Quant au thème de la fin, y a-t-il un roman intéressant qui ne l’explore pas ? L’enfance est la première partie de nous à mourir et certains ne parviennent jamais à en faire le deuil, et puis, les autres âges suivent… Le premier récit de l’humanité, L’Epopée de Gilgamesh, questionne la peur de mourir. Nous sommes inconsolables de cette conclusion inéluctable et l’angoisse qu’elle génère est la source des fables. À côté d’un tel ultimatum, même l’amour est une piètre consolation. Je ne vois pas ce qui me pousserait à écrire, sinon.

Cette question humaine, nous la retrouvons dans Je suis le rêve des autres avec la fin de l’enfance et celle de la vie, mais également dans le rapport entre les générations et de ce que nous laissons, en bien ou en mal, à celles et ceux qui nous succèdent. Comment avez-vous abordé l’écriture de ce roman ?

Il y avait ce plaisir de regarder vivre et se côtoyer deux êtres complices au-delà de leurs différences : un vieillard à l’âge indéterminé, mais dont il est évident que ce voyage sera le dernier, et un enfant de 7-8 ans qui n’est jamais sorti de son village. Un dur à cuire et un rêveur, avant que les choses s’inversent. Comme les phrases dont je parlais plus haut, ce sont les rapports entre eux qui m’ont conduit. Bien sûr, il y a des péripéties, du danger, des surprises, mais je voulais rester au plus près de mes personnages, j’avais envie de les choyer, de leur donner l’occasion d’être beaux. J’ai écrit la plupart des pages qui les concernent (donc tout le bouquin, en fait) avec le sourire. Je crois que j’avais besoin de cette paix, de cette tendresse. Et puis, au-delà du « MacGuffin » cher à tonton Hitch (ici, l’examen face au conseil qui déterminera si l’enfant est ou non un messager des esprits), s’est dessiné un propos plus large, qui m’avait d’abord échappé et j’ai compris ce qu’était pour moi Foladj et pourquoi je m’y identifiais tellement, malgré la différence d’âge (je ne suis tout de même pas si vieux). Il m’a semblé reconnaître en lui la culpabilité dont l’humanité finissante, dont nous sommes les derniers représentants, devrait ressentir tout le poids. Comme Foladj, notre espèce entière a fauté, son passé est inexpiable et pourtant, les générations futures devront endosser cet héritage. Malou, l’enfant, ressemble à cette jeune humanité qui n’a rien demandé et se voit confier la responsabilité du futur. Il est possible que le mépris et la rage contre leurs ancêtres tiennent lieu de moteur aux jeunes, mais ce serait une nouvelle façon de fauter. Ils devront faire la paix avec ceux qui les ont précédés et, sans les absoudre, tenter de comprendre pour ne pas reproduire. Je ne pense pas qu’aucune génération jusque là ait reçu à ce degré un tel défi.
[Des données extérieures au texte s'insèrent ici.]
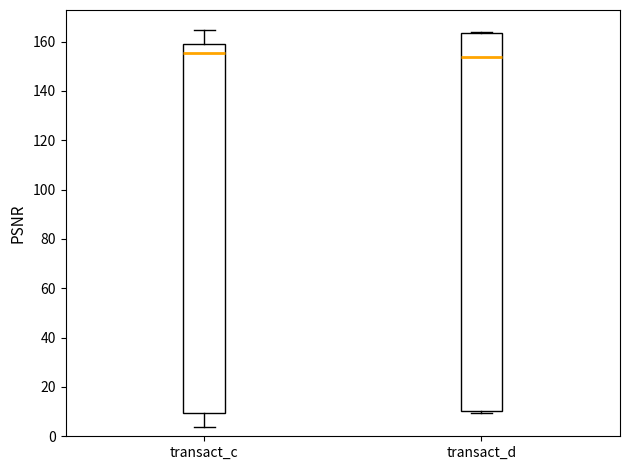

Reading left to right, read every box against the y-axis: the position of its median line, the range the box covers, and the ends of its whiskers. The values are not printed on the chart, so give them approximately, as read against the axis.

transact_c: median 156, box 10 to 160, whiskers 4 to 164
transact_d: median 154, box 10 to 164, whiskers 10 to 164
Vous avez publié une dizaine de livres en vingt ans et êtes désormais un auteur reconnu pour toutes les qualités que nous venons d’évoquer. Phébus, Mnémos et maintenant Mu. Pourquoi avez-vous fait ce choix de publier Je suis le rêve des autres au sein de ce label ?

(Permettez-moi d’ajouter les excellentes éditions du Réalgar, qui font un travail remarquable en poésie, nouvelle et roman). Je dois dire que je suis particulièrement fier d’être intégré à la collection d’auteurs et d’autrices de Mu. Chaque livre y est original, particulièrement abouti, singulier.
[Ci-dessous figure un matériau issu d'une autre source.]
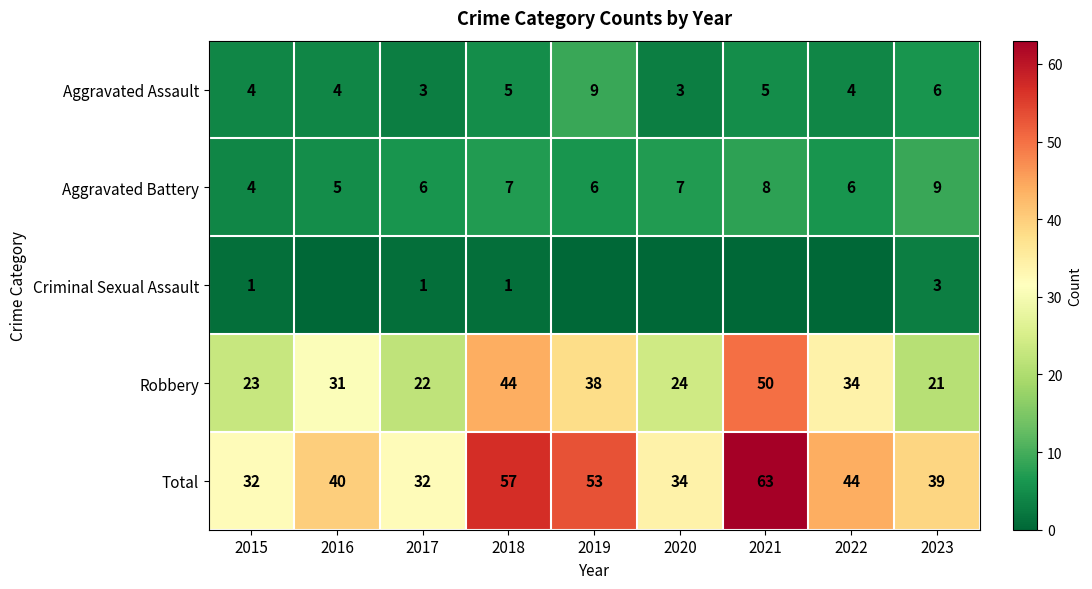

What is the approximate value of Aggravated Assault at 2016?

4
En fait, c’est Frédéric Weil, de Mnémos, à qui j’avais adressé le manuscrit (en toute logique, puisque sa maison avait édité Les Nefs de Pangée), qui m’a proposé cet « aiguillage ». J’ai vu les superbes couvertures de Kévin Deneufchatel, lu plusieurs titres, et une évidence s’est imposée : Je suis le rêve des autres, serait au mieux sous ce label. Il correspond parfaitement au profil de ce texte : une recherche en marge des genres, un goût pour un rythme inhabituel, une relative brièveté et pour les voix singulières. Je n’ai donc pas précisément choisi, mais si j’avais eu à le faire, c’est bien là que j’aurais envoyé ce manuscrit. En plus, tout s’est admirablement passé, entre le travail éditorial, l’illustration de couverture, les contacts… J’en profite pour remercier Patrick Mallet grâce à qui le texte a trouvé ses accents définitifs et Davy Athuil, pour m’avoir accepté et parce que je conserve toujours une grande admiration pour le travail des éditeurs (ceux qui voient là de la vile flatterie n’ont simplement pas ma chance).

Avec ce roman, une dernière question nous brûle le clavier : quels sont les rêves des autres que vous souhaiteriez faire ?

Tous les rêves élevés sont enviables. Élevés, c’est-à-dire généreux et nobles. Les rêves passés, venus d’ailleurs, les vaticinations, les espoirs, les mythes qui en sont une expression. Les rêves de littérature. Oui, ceux qui élèvent et troublent, orientent le regard vers une destination jamais pensée. Je ne rejoins pas cette idée selon laquelle nous serions les acteurs d’un rêve, qu’il soit issu d’intelligences artificielle ou divine. Les rêveurs, c’est nous, et nos songes ne s’évaporent pas tous au contact du jour. Ils subsistent et nous sont parfois une langue commune, qu’on la nomme littérature ou embrassade.

Et vous, avez-vous un dernier mot à ajouter ?

J’ai beaucoup aimé écrire Je suis le rêve des autres, j’ai aimé traverser les jours en compagnie de mes personnages. Ils m’ont souvent ému. J’espère que les lecteurs aimeront emprunter leurs pas et les imaginer poursuivre leur voyage, une fois le livre refermé.